What kind of information is this? Vital information. When will it be vital? Every day of your life. That's right: vital information for your every day life. The Suspiciously Accurate Scale is how the Sources here at Suspicious Sources rate things that we tell you about. Do not question it.

  • E-P-I-C (allcaps) - there will be songs and stories told of how legendarily awesome this thing was. It's epicness will be the stuff of legends! Battlestar Galactica, Firefly, 90% of Avatar, the first 10 minutes of Kung-Fu Panda, 70% of the original Star Wars Trilogy, these are EPICs. Beware, you may be rendered insensible by the overload of Epic.
  • BADASS - If you said "Damn, this is good!" after beholding a Badass Thing, you had the proper reaction. Maybe you won't spend weeks of your life thinking about it, or come up with memes that last for years because of it, but it was still pretty damn good.
  • WIN - Some things fail, this thing did not. It didn't get any prizes in the Games of Life, but it got a little participation ribbon. Remember those, from field day? We hated field day.
  • POPCORN - 80% of entertainment today falls in this category. No, really. Movie, book, game, whatever. It's fun to do while you're also doing something else like playing WoW, eating poppin' corn, talking to friends or avoiding unpleasant obligations.
  • FOR TEH LULZ - Like Twilight and any movie by Uwe Boll, a FTLulz is not good, but it has redeeming qualities. You'll never forget the jokes you make when you see a FTLulz movie or flip through a FTLulz novel. Ever. Even if you bleach your cortexes. Really, we tried it.
  • SURVIVABLE - You didn't die or gnaw your own arm off to escape this thing, whatever it was. You don't remember it very well because you did slip into a mild coma, but you got better.
  • FAIL - The rating rather describes itself, think you not?
  • SAND-SUCKER - Whatever else this thing was, it was an evil chronological lamprey that attached itself to the hourglass of your LIFE and started sucking out the sands of time. Consider getting a severe head wound to avoid Sand-Suckers.

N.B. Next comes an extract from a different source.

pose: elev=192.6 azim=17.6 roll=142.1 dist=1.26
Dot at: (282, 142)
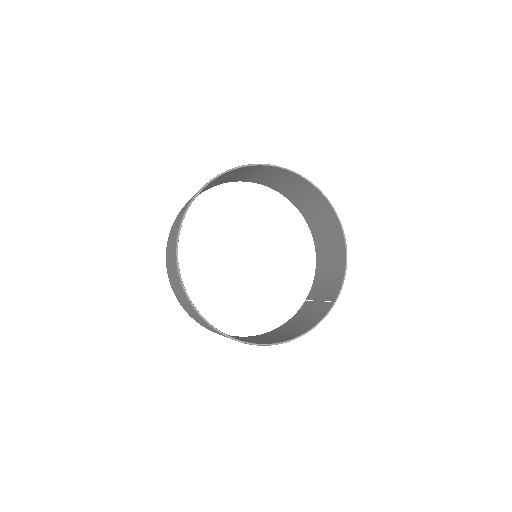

Whiskey Tango Foxtrot - This rating is reserved for things that fall outside the Suspiciously Accurate Scale's normal range. Whiskey Tango Foxtrots may be so horrible that they become insanely cause they make you insane good or they could just confuse you so badly you want to cut them out of your mind-brain with a shovel. If we issue a Whiskey Tango Foxtrot, be assured, we will tell you why. At length.


Thanks to Source T for her assistance assembling the Suspiciously Accurate Scale. You'll hear more from her (and me) later.